◆ **Text**:
:::
Dozens of other countries around the world use its products. The firm commands around a 60% share of the £360m global market in countermeasures.

But both US and UK military budgets are under tight pressure ahead of a complete withdrawal from Afghanistan.

The US is expected to cut nearly $500bn (£310bn) from defence expenditure over the next decade and Britain's Ministry of Defence has ordered a review of its procurement process.

Chemring admitted it has been hit by slow adaptation to changing tempos after more than a decade of US and UK military combat in Iraq and Afghanistan.

"In part, this resulted from a failure to anticipate the likely impact of the changing market dynamics on the group's businesses, but also reflected failures in performance at several of our businesses," it said.

Technical faults with a countermeasure product have seen it rejected by a customer recently.

It has also failed to get export licences for a major vehicle-based mortar system for a Middle East customer.

And it hinted that the so-called Arab Spring - with uncertainty over ruling regimes - made export licences "more difficult to achieve in some markets".
:::
◆ **Direction**:
Copy out the whole passage about Chemring and its military countermeasures business, word for word.

◆ **Extracted entries**:
:::
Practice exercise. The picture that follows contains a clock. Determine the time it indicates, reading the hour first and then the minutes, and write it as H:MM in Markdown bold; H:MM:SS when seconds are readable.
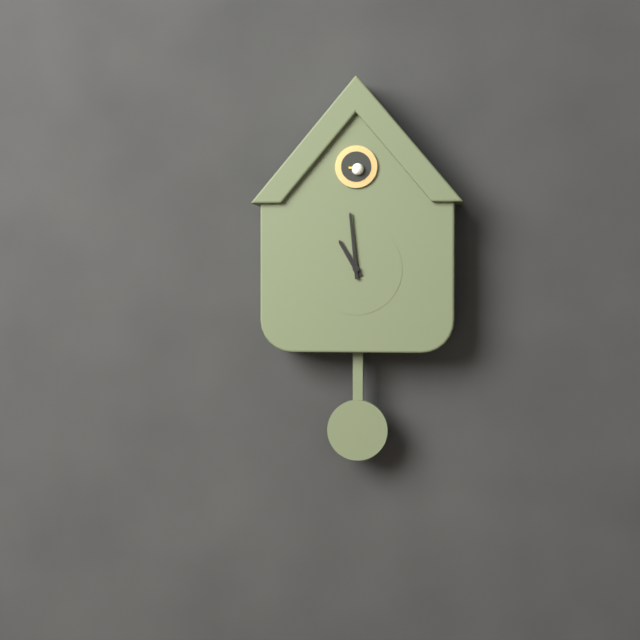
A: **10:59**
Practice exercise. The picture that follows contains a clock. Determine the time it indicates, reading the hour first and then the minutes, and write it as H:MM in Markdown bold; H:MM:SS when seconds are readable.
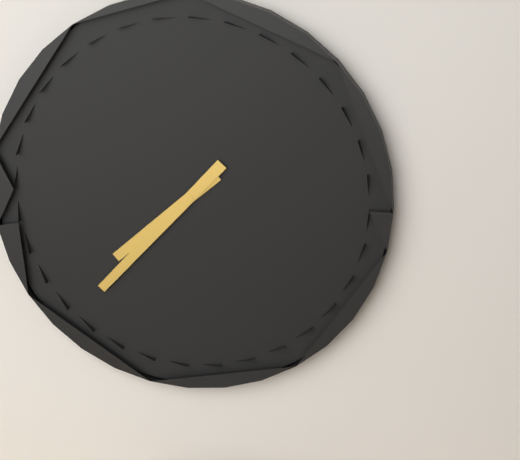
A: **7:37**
:::
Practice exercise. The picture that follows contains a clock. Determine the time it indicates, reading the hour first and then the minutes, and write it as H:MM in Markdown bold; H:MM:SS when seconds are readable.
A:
:::
◆ **Complete output**:
Dozens of other countries around the world use its products. The firm commands around a 60% share of the £360m global market in countermeasures.

But both US and UK military budgets are under tight pressure ahead of a complete withdrawal from Afghanistan.

The US is expected to cut nearly $500bn (£310bn) from defence expenditure over the next decade and Britain's Ministry of Defence has ordered a review of its procurement process.

Chemring admitted it has been hit by slow adaptation to changing tempos after more than a decade of US and UK military combat in Iraq and Afghanistan.

"In part, this resulted from a failure to anticipate the likely impact of the changing market dynamics on the group's businesses, but also reflected failures in performance at several of our businesses," it said.

Technical faults with a countermeasure product have seen it rejected by a customer recently.

It has also failed to get export licences for a major vehicle-based mortar system for a Middle East customer.

And it hinted that the so-called Arab Spring - with uncertainty over ruling regimes - made export licences "more difficult to achieve in some markets".